▶ [Information given]:
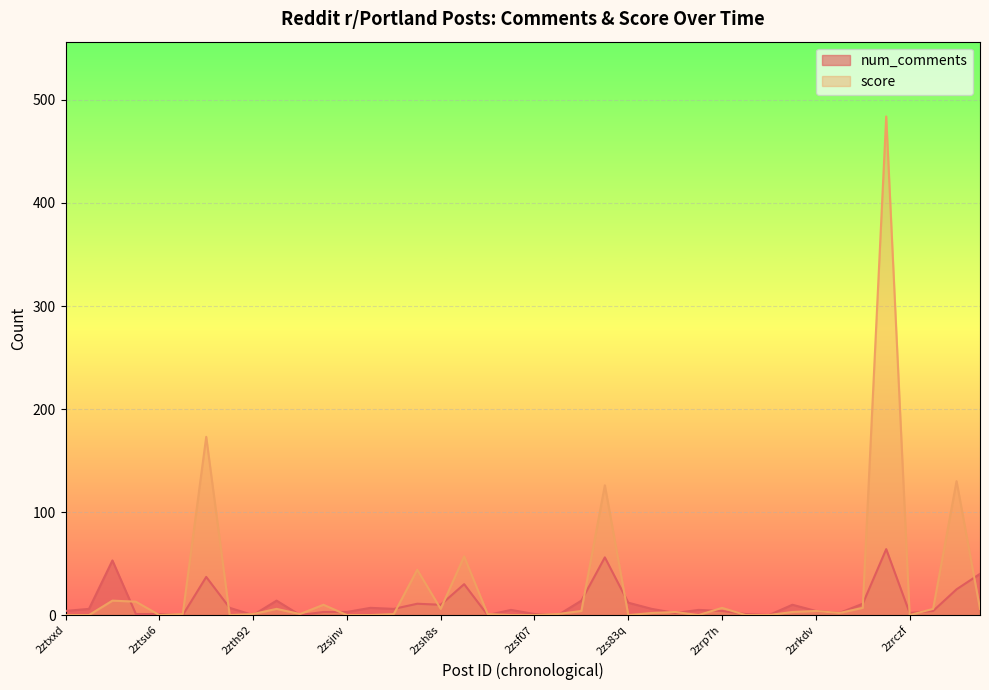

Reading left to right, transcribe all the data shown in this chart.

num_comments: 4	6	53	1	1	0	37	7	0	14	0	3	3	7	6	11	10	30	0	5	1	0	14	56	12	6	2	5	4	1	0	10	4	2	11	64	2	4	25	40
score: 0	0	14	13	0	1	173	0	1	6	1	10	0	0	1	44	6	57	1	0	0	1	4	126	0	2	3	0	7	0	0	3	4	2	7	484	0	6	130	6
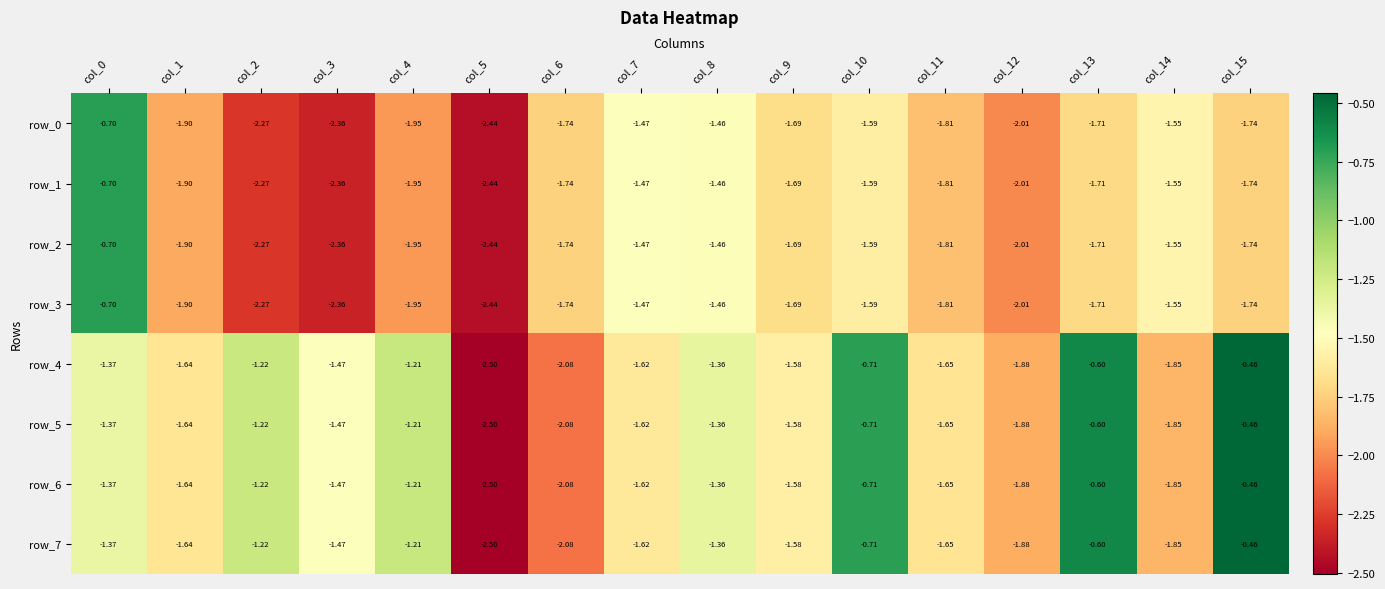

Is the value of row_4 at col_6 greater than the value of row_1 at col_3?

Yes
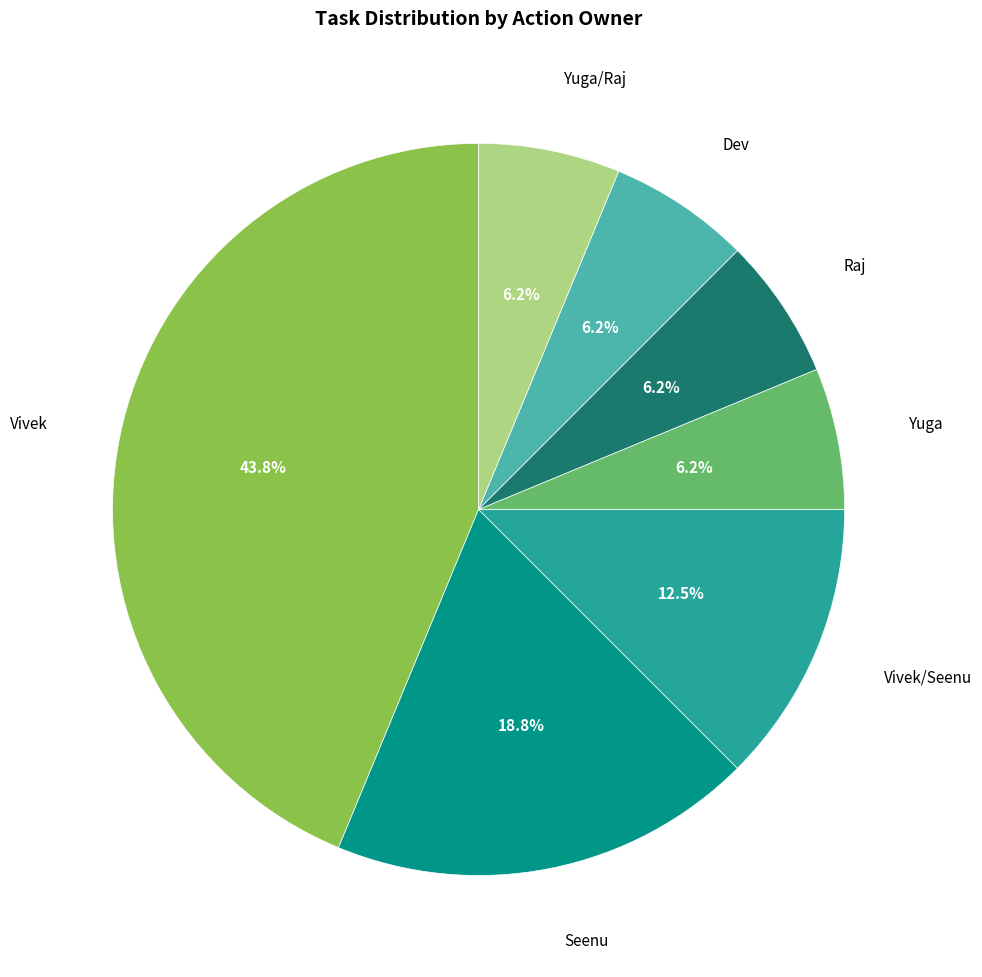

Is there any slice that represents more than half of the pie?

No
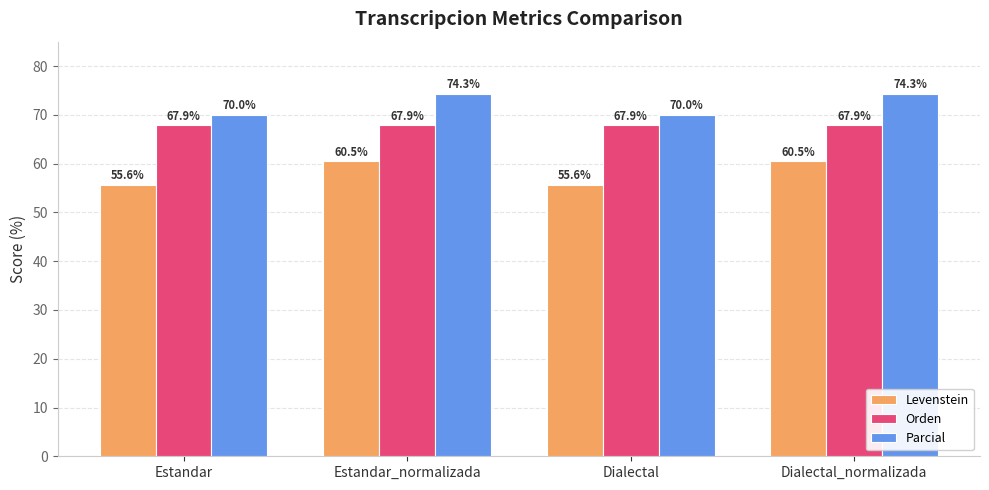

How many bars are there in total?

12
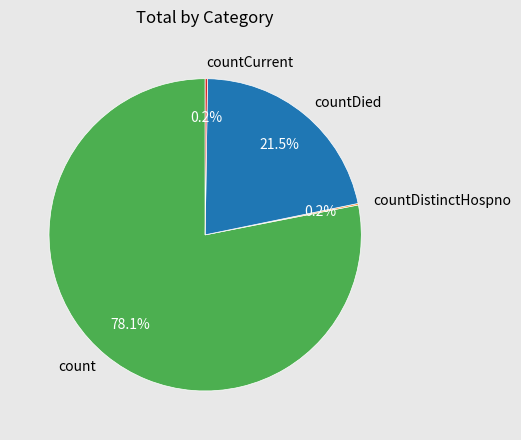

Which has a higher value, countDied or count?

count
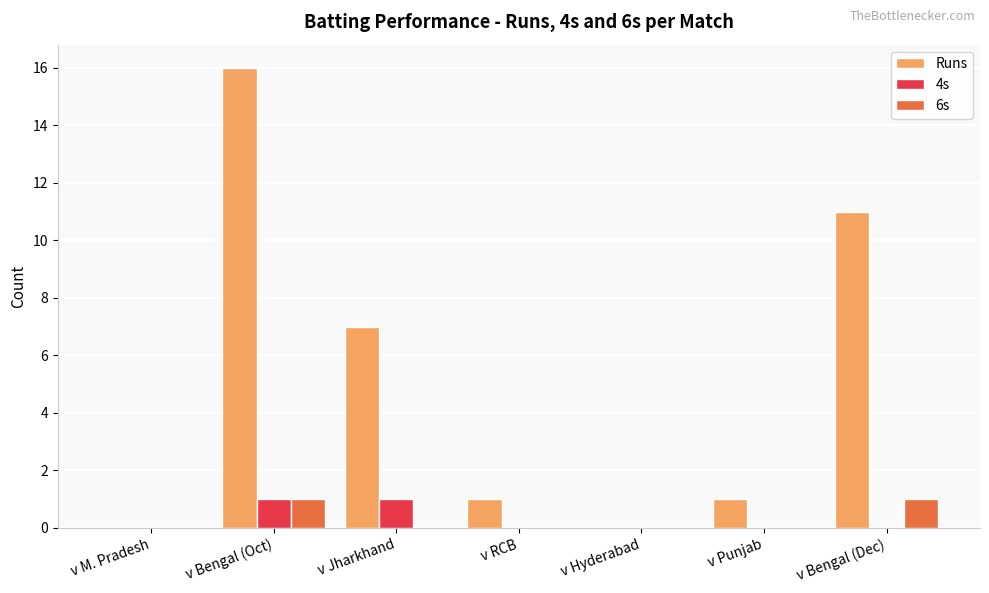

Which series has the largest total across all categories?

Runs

▶ [Problem description]: Copy out every one of the records above word for word, omitting the pictures.

▶ [Exercise output]:
Reading left to right, transcribe all the data shown in this chart.

num_comments: 4	6	53	1	1	0	37	7	0	14	0	3	3	7	6	11	10	30	0	5	1	0	14	56	12	6	2	5	4	1	0	10	4	2	11	64	2	4	25	40
score: 0	0	14	13	0	1	173	0	1	6	1	10	0	0	1	44	6	57	1	0	0	1	4	126	0	2	3	0	7	0	0	3	4	2	7	484	0	6	130	6

Is the value of row_4 at col_6 greater than the value of row_1 at col_3?

Yes

Is there any slice that represents more than half of the pie?

No

How many bars are there in total?

12

Which has a higher value, countDied or count?

count

Which series has the largest total across all categories?

Runs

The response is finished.